Given text:
* * * *

Malware

Large Teaching Hospitals more prone to breaches

Large teaching hospitals, or hospitals affiliated with medical schools, are more prone to data breaches according to a recent report published JAMA Internal Medicine.

The report found that of the 1,798 breaches which occurred between Oct. 21, 2009 and Dec. 31, 2016, 216 hospitals accounted for 257 breaches and 33 of which had been breached at least twice, many of which were large teaching hospitals.

Researchers noted that several of the other facilities which reported breaches during this time were major teaching hospitals and that larger teaching hospitals were more likely to have been hit with a breach than smaller teaching hospitals or non-teaching hospitals.

Ge Bai, Ph.D., assistant professor of accounting at Johns Hopkins Carey Business School and the study's lead author, told Yahoo that larger teaching facilities may be more prone to attack because there are more people at them with access to private patient data, whether to conducting medical research and or educating new healthcare professionals.

Aging infrastructure could also make medical facilities a prime target that is only amplified by the increased access points that additional staff creates, Plixer International CEO Michael Patterson told SC Media.

“Due to tight budgets, aging systems and rich confidential data, hospitals will continue to be victimized by targeted attacks in 2017,” Patterson said. “To avoid falling prey, insured contractors should be leveraged to patch systems and audit cyber defenses. 

Addressing these issues start with educating staff and ensuring there is a multilayered defense in place to help keep patient data safe.

“Most of the malware is coming in via email phishing today,” Nick Bilogorskiy, senior director of threat operations at Cyphort told SC Media. “So - train your staff to recognize phishing. I talked to a large company last week where the phishing open rate decreased from 30 percent to five percent after cybersecurity training.”

* * * *

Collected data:
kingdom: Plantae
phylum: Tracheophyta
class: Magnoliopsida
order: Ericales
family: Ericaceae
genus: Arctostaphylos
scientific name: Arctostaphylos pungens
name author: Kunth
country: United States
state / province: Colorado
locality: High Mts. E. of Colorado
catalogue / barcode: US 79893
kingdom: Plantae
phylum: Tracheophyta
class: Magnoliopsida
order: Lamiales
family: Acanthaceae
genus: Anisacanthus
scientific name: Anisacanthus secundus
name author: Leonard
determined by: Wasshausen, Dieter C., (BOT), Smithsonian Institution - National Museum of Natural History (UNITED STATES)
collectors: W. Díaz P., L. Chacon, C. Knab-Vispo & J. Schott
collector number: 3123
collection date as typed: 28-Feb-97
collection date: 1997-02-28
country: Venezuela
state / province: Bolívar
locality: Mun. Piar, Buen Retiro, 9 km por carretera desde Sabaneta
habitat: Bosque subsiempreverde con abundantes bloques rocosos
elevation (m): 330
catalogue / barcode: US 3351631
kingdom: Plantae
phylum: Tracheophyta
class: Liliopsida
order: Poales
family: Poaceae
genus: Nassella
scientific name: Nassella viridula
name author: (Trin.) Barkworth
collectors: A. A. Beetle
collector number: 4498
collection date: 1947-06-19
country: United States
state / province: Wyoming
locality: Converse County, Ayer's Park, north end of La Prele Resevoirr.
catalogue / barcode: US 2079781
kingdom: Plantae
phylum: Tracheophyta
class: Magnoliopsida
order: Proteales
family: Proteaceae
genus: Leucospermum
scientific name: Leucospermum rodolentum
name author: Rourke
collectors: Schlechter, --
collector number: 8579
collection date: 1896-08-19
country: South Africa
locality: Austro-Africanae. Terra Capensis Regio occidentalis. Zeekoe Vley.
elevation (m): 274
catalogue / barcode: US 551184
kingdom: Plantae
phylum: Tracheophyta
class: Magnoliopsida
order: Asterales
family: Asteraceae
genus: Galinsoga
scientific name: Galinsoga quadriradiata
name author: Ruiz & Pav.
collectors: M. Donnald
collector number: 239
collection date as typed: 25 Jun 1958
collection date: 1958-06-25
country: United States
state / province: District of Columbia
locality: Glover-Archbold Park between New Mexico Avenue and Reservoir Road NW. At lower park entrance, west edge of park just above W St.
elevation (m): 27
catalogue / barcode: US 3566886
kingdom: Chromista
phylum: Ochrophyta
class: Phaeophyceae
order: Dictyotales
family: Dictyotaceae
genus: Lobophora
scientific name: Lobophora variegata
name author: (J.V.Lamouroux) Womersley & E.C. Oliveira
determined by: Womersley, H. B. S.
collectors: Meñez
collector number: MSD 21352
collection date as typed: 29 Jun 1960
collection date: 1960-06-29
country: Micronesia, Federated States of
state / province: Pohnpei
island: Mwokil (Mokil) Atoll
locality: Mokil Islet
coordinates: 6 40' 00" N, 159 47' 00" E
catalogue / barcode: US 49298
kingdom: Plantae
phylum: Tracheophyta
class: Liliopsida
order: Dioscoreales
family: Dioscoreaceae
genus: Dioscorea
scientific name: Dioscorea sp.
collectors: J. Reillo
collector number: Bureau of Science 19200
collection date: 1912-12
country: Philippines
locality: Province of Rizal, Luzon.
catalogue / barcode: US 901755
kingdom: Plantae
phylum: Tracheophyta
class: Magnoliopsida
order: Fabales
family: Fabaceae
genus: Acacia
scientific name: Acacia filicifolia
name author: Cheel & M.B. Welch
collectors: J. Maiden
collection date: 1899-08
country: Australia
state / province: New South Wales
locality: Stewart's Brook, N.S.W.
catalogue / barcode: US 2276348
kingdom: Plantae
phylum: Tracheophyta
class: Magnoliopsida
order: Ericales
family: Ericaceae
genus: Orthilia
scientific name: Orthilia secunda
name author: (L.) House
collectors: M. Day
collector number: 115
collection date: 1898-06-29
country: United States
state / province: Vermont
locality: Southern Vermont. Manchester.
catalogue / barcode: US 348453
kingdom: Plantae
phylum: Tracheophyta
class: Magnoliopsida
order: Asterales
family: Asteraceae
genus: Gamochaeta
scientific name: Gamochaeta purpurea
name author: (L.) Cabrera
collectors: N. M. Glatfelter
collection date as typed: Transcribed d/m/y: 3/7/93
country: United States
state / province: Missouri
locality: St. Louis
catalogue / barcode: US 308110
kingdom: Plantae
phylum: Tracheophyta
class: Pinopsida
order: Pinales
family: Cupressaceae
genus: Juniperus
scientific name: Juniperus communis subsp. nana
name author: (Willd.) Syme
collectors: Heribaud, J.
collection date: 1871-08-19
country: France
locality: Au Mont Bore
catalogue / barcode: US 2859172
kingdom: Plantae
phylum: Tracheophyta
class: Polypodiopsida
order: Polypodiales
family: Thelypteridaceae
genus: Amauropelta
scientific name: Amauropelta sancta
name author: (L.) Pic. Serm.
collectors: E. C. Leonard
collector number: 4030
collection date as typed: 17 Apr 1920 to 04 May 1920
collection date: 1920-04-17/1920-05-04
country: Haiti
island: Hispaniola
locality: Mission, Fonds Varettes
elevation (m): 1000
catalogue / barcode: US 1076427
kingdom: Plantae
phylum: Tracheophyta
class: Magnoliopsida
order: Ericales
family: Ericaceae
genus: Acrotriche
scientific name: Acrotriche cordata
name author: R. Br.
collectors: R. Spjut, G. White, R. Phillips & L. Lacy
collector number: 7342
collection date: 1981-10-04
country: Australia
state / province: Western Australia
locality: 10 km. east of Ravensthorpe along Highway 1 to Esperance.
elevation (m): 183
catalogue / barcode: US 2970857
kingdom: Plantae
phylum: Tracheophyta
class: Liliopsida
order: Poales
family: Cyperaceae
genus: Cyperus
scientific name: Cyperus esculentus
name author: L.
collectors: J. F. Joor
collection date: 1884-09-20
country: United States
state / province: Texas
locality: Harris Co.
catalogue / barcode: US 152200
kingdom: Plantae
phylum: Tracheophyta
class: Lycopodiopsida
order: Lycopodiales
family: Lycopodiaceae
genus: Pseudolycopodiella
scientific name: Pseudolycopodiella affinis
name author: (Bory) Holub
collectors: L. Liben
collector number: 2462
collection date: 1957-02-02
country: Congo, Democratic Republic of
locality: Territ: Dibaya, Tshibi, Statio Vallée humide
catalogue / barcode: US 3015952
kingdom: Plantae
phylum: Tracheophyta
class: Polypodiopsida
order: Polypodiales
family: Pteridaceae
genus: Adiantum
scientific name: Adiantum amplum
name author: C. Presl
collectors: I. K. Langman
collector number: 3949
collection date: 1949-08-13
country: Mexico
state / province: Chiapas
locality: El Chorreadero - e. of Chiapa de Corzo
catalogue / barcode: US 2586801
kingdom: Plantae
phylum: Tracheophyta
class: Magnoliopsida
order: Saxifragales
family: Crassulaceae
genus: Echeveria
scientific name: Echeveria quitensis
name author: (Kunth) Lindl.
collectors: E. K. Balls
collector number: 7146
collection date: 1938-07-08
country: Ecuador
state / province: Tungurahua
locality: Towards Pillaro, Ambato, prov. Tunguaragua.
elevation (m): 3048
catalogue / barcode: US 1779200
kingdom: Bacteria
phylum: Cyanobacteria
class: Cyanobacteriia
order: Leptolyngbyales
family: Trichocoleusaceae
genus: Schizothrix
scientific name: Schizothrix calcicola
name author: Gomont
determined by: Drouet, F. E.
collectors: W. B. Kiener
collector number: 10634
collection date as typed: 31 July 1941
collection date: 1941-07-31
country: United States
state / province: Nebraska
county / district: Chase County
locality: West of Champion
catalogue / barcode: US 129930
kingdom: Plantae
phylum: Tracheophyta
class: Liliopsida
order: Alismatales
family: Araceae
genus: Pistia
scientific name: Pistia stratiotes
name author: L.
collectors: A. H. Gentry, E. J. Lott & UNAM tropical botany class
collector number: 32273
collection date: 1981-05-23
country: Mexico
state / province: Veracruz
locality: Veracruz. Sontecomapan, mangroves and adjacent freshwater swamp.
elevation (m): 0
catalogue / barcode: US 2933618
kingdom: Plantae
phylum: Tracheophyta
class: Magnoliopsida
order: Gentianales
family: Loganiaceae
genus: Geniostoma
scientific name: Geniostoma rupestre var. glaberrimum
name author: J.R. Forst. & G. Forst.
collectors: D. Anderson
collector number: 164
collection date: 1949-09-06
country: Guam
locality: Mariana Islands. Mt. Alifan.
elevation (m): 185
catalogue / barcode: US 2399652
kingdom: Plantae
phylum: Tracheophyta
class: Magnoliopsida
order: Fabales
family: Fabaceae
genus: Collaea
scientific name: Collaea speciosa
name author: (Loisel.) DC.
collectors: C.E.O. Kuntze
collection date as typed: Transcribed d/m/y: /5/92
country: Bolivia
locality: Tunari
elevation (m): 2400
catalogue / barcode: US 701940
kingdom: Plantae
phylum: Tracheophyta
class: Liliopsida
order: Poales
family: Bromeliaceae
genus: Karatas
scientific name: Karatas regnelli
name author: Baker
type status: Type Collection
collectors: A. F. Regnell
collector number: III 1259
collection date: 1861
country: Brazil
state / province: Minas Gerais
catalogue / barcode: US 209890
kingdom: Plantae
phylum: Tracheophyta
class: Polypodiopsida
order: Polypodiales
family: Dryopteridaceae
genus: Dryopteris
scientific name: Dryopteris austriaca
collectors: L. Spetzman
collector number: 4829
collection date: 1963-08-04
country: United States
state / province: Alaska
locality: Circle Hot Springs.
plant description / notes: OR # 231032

* * * *

Task set:
**a.** In the article on hospital data breaches, shorten the paragraph beginning "Aging infrastructure could also make" while keeping its main facts.
**b.** Answer each question from the article on hospital data breaches, one answer per line, marked (i), (ii) and (iii):
(i) In which publication did the report appear?
(ii) At which school is Ge Bai an assistant professor of accounting?
(iii) According to Nick Bilogorskiy, how does most malware come in today?
**c.** Resume the article on hospital data breaches after its last sentence.
The lines are material separate from the article on hospital data breaches.

Exercise results:
**a.** Plixer International CEO Michael Patterson told SC Media that aging infrastructure could make medical facilities a prime target, a risk amplified by the added access points that extra staff create.

**b.**
(i) JAMA Internal Medicine
(ii) Johns Hopkins Carey Business School
(iii) Via email phishing

**c.**
Bilogorskiy added that hospitals should frequently back up all of their data to help defend against ransomware attacks.

User-based security analytics could also help deter attacks FireMon Chief Technology Officer Paul Calatayud told SC Media.

“By deploying user-behavior analytics, the security team can begin to identify trends in roles and what normal looks like,” Calatayud said. “When abuse or theft of digital identity occurs, it will get flagged as abnormal behavior.”

Healthcare breaches cost $6.2 billion over the last 2 years, and data breaches in healthcare totaled over 112 million records in 2015, Securonix Chief Information Security Officer and Chief Security Strategist Michael Lipinski told SC Media, citing Forbes. He added that Hospitals were also the largest sector last year for breaches.

“They face serious IoT challenges, a medical device compromise has life and death repercussions,” Lipinski said. “Healthcare data breaches are most expensive, about 80% higher than the US average.”

He added that the healthcare industry is combating compliance, privacy and security challenges in a number of ways making them a one-stop shopping for sensitive data ranging from PHI, PII, credit card, SSNs, etc.